# [INFORMATION SHOWN]
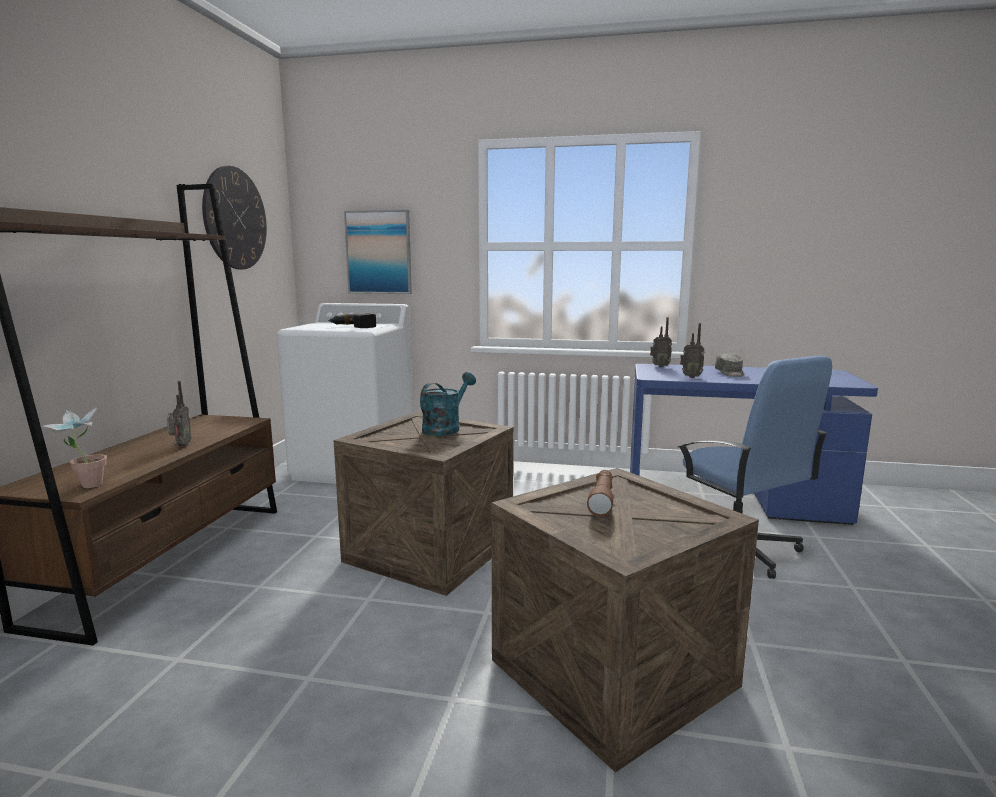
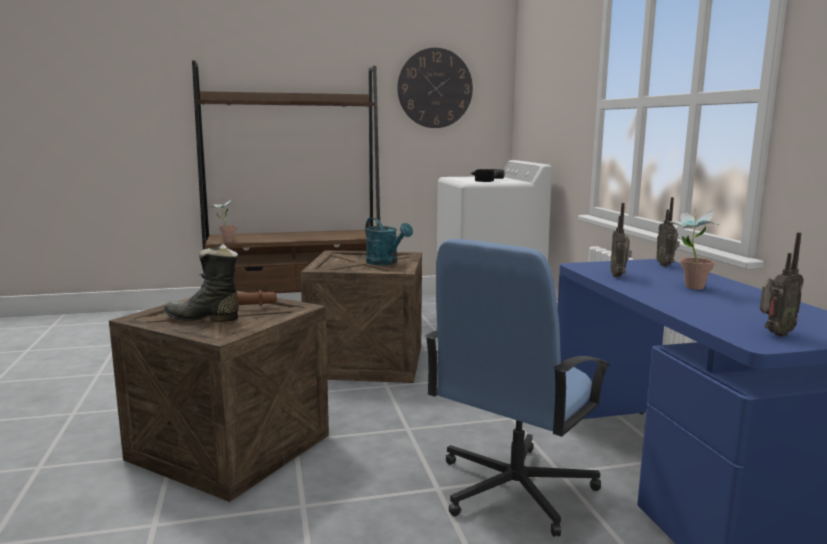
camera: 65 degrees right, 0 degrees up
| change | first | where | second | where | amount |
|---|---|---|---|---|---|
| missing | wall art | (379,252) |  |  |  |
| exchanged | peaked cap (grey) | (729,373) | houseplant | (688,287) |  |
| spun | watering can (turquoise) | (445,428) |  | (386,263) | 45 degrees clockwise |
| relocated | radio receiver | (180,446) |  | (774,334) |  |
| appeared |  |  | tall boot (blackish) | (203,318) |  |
--
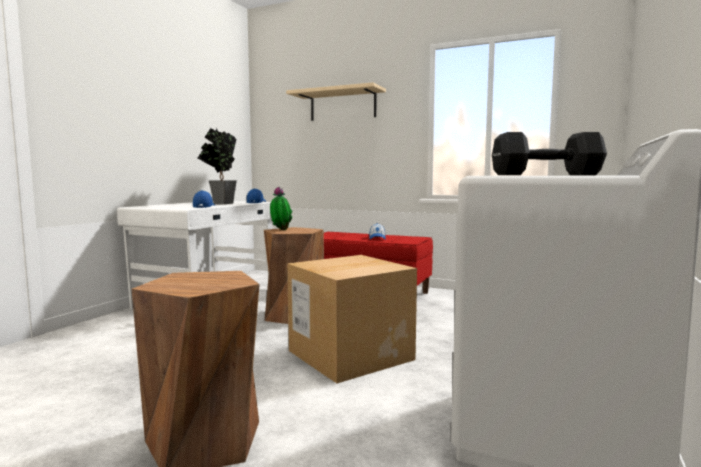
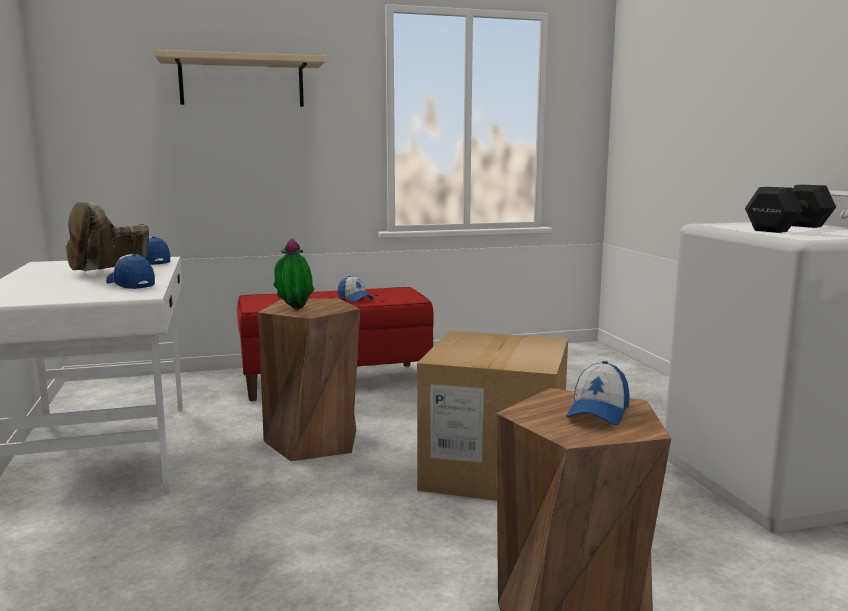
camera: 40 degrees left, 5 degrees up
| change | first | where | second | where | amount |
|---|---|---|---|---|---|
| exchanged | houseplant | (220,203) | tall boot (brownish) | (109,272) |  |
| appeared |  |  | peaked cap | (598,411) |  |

# [EXERCISE REQUIREMENTS]
The answer should be only the number of lines in the data that contain the string "houseplant".

# [ANSWER]
2